C’est un procédé d’endoctrinement classique pour soumettre quelqu’un. Si vous répétez sans cesse à une personne qu’elle ne peut rien changer à sa condition, que quoi qu’on fasse il est impossible d’améliorer les choses, l’esprit humain finit par abandonner toute idée de résistance et d’action. Ce procédé, utilisé dans toutes les dictatures, est aussi largement employé par les dirigeants des démocraties. Le clan Macron n’arrête pas de répéter qu’il n’y a «rien à négocier», qu’il ne «cédera pas». Pourtant l’histoire nous apprend que rien n’est jamais écrit d’avance, et qu’on a toujours raison de se révolter.

Venons-en à la couverture de BFM. D’où vient le fameux sondage mis en avant chaque semaine depuis le début des manifestations ?

Il est produit par une boite de conseil et de sondage, Elabe, basée dans la ville cossue de Levallois. Le siège, composé «d’open spaces et bureaux vitrés» avec «une vue sur la tour Eiffel» a été créé en 2015, écrit le journal patronal Les Échos. La boite «qui ressemble à uns start up» selon le même journal, est dirigée par un certain Bernard Sananès. Le cinquantenaire est un de ces courtisans qui peuplent les couloirs du pouvoir, toujours au service des puissants, patrons milliardaires ou élus réacs.

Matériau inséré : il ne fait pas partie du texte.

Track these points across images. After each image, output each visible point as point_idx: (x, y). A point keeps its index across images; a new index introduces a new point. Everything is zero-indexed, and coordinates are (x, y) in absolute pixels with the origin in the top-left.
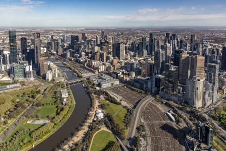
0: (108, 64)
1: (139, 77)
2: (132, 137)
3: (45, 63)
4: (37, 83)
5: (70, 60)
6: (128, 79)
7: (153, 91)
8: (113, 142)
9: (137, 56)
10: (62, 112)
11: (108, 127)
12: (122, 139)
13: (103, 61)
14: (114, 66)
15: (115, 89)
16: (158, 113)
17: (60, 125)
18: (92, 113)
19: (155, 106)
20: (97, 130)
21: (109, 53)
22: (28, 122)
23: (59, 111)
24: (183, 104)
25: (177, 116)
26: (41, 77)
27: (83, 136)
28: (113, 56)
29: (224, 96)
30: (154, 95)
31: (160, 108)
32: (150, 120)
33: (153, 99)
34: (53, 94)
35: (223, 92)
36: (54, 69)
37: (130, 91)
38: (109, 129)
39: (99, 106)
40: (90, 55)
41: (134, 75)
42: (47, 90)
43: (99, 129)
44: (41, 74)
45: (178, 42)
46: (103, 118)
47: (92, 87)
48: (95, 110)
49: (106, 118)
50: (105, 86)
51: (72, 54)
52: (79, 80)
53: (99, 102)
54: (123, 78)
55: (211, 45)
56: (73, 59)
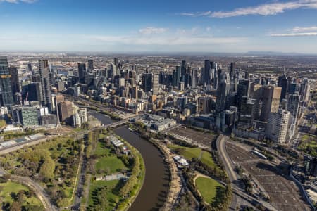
0: (144, 101)
2: (235, 179)
3: (68, 103)
4: (68, 130)
5: (84, 98)
6: (184, 118)
7: (224, 130)
9: (172, 90)
11: (202, 173)
12: (228, 183)
16: (243, 152)
17: (143, 178)
19: (235, 146)
20: (193, 178)
22: (98, 179)
23: (127, 162)
26: (64, 123)
27: (180, 185)
29: (298, 129)
31: (242, 147)
33: (228, 138)
38: (206, 175)
41: (188, 112)
46: (187, 164)
48: (170, 156)
52: (120, 123)
53: (168, 148)
56: (87, 97)
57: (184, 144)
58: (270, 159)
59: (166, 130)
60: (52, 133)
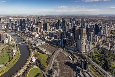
0: (40, 34)
1: (56, 39)
2: (50, 70)
3: (4, 34)
5: (20, 32)
6: (50, 41)
7: (62, 46)
8: (40, 73)
9: (56, 29)
10: (12, 60)
11: (37, 66)
12: (45, 71)
13: (38, 32)
14: (43, 34)
15: (43, 46)
16: (64, 57)
17: (10, 67)
18: (30, 59)
19: (63, 53)
20: (31, 68)
21: (41, 28)
23: (10, 59)
24: (76, 51)
25: (73, 57)
26: (1, 42)
27: (23, 72)
28: (43, 30)
29: (95, 46)
30: (63, 48)
31: (65, 54)
32: (60, 60)
33: (62, 50)
34: (8, 50)
35: (95, 45)
36: (9, 37)
37: (51, 46)
38: (38, 67)
39: (33, 55)
40: (31, 29)
41: (53, 38)
42: (4, 49)
43: (32, 67)
44: (2, 40)
45: (76, 22)
46: (35, 61)
47: (31, 46)
48: (31, 57)
49: (37, 61)
50: (37, 45)
51: (21, 29)
52: (24, 42)
53: (34, 53)
54: (48, 40)
55: (91, 23)
57: (42, 52)
58: (73, 60)
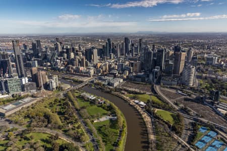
2: (178, 109)
3: (42, 73)
7: (155, 82)
8: (172, 114)
19: (166, 91)
22: (95, 122)
27: (149, 117)
38: (161, 109)
39: (130, 98)
46: (145, 104)
48: (132, 101)
53: (127, 96)
56: (45, 68)
57: (136, 93)
58: (190, 95)
59: (119, 85)
60: (39, 96)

«De Vincent Bolloré à Stéphane Fouks en passant par Xavier Bertrand ou Manuel Valls, son président connaît le Tout-Paris depuis de longues, très longues années» écrit Les Échos. Et son ami d’enfance, Olivier Pardo, n’est autre que l’avocat d’Eric Zemmour.

Bernard Sananès était macroniste avant Macron : il est responsable de la communication du groupe parlementaire centriste dès les années 1980, puis directeur chez Euro RSCG, entreprise devenue Havas : l’une des plus grandes boites de marketing et de communication du monde, possédée par Bolloré. Bernard y vend ses conseils à EDF, Veolia, Orange, McDonald’s, la RATP ou la SNCF, mais aussi aux personnalités politiques comme Laurent Wauquiez, Valérie Pécresse et Xavier Bertrand.

Public, privé, publicité et politique, aucune frontière dans ce petit monde. Sananès dirigera l’institut de sondage CSA, lui aussi possédé par Bolloré, avant de fonder son institut Elabe, partenaire de BFM. Il a fait profession d’influenceur.

Entre temps, Bernard a reçu l’ordre national du Mérite créé par la République pour «récompenser les mérites distingués, militaires ou civils, rendus à la nation française».

Dans un article de 2016, Bernard explique que son père, représentant de commerce, lui a «appris le sens du client». Sans blague ! «On ne mord pas la main qui nous nourrit», disait aussi un animateur aux ordre de Bolloré.

La République des lobbyistes, des faiseurs d’opinion et des médias des milliardaires fait tout pour fabriquer la résignation, installer la défaite dans les esprits. Si Macron remporte la bataille, il ne s’agira pas seulement des retraites : il mettra un coup d’arrêt majeur au mouvement social, et renforcera durablement le sentiment d’impuissance de notre camp.


Ne nous laissons pas embrouiller par les sondages des puissants, travaillons à renverser la table.